Let $|\mu|$ denote the total variation of $\mu$ , by $$|\mu|(E)=\sup \sum_{j=1}^{\infty}|\mu(E_j)|$$ where the supremum is taken over all partitions of $E$ .
Then we can construct the decomposition as follows : $$\mu^+=\frac12 (|\mu|+\mu)$$ $$\mu^-(E)=0 \,\,\,\,\,\,\,\, \text{whenever $\mu(E)=\infty$}$$ $$\mu^-(E)=\frac12 (|\mu|-\mu)(E) \,\,\,\,\,\,\,\,\,\,\,\, \text{whenever $\mu(E) \lt \infty$}$$ We can see that $\mu^+$ and $\mu^-$ are measures , and they clearly satisfy $$\mu=\mu^+ - \mu^-$$

I can prove that both $|\mu|$ and $\mu^+$ are measures and $\mu \le |\mu|$ . But I have some trouble when dealing with $\mu^-$ .
My attempt:
Remember a set function $v$ called measure iff it satisfy :
$(1)$ For every measurable set $E \in M$ , $0\le v(E) \le \infty$
$(2)$ If $E_1,E_2,... $ is a countable family of disjoint sets in $M$ , then $$\mu(\bigcup_{n=1}^{\infty}E_n)=\sum_{n=1}^{\infty}\mu(E_n)$$

It is easy to see that $\mu^-$ satisfy property $(1)$ . However , if $E_1 , E_2$ denote two disjoint set in $M$ , I can not even prove $\mu^-(E_1 \bigcup E_2) = \mu^-(E_1)+\mu^-(E_2)$ . And I think the example follows might show $\mu^-$ can not be a measure .

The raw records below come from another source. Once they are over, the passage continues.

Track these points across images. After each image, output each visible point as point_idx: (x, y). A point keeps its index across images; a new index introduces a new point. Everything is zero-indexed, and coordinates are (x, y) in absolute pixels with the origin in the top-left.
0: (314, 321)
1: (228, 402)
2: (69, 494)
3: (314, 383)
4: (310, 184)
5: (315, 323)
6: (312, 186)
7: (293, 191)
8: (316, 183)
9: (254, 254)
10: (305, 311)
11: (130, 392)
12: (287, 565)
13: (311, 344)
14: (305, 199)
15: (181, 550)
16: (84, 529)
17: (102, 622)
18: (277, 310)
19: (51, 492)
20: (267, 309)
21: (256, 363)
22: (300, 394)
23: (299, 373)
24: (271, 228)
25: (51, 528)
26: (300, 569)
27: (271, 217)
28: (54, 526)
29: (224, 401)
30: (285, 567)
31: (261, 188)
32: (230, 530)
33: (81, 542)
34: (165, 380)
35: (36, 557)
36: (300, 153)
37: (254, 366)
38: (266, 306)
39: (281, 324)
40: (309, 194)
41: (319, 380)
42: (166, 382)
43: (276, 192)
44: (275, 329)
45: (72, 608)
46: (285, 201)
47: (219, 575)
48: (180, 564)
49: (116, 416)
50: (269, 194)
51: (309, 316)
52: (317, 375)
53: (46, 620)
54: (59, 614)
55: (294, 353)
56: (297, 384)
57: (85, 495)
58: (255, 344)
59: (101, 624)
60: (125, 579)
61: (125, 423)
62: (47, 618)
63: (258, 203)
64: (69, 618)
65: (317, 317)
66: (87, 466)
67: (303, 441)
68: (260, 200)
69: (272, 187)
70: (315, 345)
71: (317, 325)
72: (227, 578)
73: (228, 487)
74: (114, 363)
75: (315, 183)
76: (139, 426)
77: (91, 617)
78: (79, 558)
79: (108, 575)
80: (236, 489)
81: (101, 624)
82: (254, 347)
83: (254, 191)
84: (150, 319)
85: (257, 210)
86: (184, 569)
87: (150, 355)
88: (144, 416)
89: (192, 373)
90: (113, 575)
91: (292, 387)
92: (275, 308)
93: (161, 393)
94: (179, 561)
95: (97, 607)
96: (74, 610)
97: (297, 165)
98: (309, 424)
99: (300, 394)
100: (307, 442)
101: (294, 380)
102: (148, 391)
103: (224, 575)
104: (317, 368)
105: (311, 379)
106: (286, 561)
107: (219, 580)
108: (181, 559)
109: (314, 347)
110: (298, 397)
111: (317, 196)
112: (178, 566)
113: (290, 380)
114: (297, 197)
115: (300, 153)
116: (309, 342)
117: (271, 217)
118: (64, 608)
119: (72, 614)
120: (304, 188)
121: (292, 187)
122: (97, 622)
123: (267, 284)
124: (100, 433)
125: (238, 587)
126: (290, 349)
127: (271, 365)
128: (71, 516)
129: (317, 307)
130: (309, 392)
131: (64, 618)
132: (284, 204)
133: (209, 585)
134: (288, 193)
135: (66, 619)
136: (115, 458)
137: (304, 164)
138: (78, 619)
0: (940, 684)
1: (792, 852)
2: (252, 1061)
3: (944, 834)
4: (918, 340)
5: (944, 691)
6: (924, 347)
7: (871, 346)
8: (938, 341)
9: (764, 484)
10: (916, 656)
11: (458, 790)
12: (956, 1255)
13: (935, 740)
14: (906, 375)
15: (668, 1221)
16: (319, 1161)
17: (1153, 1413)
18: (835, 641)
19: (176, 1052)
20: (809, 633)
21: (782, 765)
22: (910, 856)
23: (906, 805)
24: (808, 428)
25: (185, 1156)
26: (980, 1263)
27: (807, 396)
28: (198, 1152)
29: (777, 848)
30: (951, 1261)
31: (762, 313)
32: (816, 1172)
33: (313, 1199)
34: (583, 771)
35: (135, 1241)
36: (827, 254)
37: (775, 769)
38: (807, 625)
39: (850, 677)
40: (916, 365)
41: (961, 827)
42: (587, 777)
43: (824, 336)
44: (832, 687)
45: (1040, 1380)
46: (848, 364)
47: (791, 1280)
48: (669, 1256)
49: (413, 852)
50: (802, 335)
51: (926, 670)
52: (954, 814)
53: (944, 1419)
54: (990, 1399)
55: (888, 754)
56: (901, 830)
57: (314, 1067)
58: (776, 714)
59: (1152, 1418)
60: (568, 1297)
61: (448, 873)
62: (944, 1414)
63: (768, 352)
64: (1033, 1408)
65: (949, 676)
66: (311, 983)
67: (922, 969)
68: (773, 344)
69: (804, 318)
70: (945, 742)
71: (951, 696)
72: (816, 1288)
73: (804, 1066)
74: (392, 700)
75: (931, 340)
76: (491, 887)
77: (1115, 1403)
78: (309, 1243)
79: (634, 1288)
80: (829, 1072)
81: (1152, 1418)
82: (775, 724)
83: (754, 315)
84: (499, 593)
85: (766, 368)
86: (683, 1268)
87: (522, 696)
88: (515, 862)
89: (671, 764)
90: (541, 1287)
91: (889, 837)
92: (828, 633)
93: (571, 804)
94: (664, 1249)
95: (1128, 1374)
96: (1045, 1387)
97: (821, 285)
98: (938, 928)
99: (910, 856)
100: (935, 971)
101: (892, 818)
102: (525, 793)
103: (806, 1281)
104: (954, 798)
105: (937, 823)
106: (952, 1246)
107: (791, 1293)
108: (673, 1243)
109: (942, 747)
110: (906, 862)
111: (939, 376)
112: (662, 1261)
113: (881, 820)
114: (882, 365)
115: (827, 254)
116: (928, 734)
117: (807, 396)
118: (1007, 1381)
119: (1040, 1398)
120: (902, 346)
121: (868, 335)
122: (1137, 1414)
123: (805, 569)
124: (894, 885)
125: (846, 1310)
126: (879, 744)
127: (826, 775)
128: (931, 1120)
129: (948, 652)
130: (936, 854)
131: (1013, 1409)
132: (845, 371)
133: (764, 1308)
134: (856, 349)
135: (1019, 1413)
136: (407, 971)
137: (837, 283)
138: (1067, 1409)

Consider the space $R$ with Lebesgue measurable set . Construct a function $f$ : $f(x)=x$ whenever $x\in [-1,\infty)$ and $f(x)=0$ otherwise . Then we can construct a signed measure $\mu$ by $$\mu(E)=\int_E f(x) \,dx$$ Some simple observation may show that $\mu^-$ defined above can not be a measure . If $\mu^-$ is a measure , then $$\mu^-([-1,2]\bigcup (2,\infty))=\mu^-([-1,2])+\mu^-((2,\infty))$$ Since $\mu([-1,\infty)=\mu((2,\infty))=\infty$ , LHS $=0$ while RHS $=\mu^-([-1,2])$ this may lead to a contradiction if we can prove $\mu^-([-1,2])\gt 0$ . By definition of $|\mu|$ , we have $$|\mu|([-1,2]) \ge |\mu([-1,0]|+|\mu((0,2]|=\frac52$$ . Also , we have $\mu([-1,2]=\frac32$ directly , so $$\mu^-([-1,2])\ge \frac12(\frac52-\frac32)=\frac12$$ which leads to a contradication . So $\mu^-$ defined above can not be a measure .
This example made me so confused , since the decomposition defined above is an theorem in my textbook rather than an exercise . So , did I make something wrong in my discussion above ?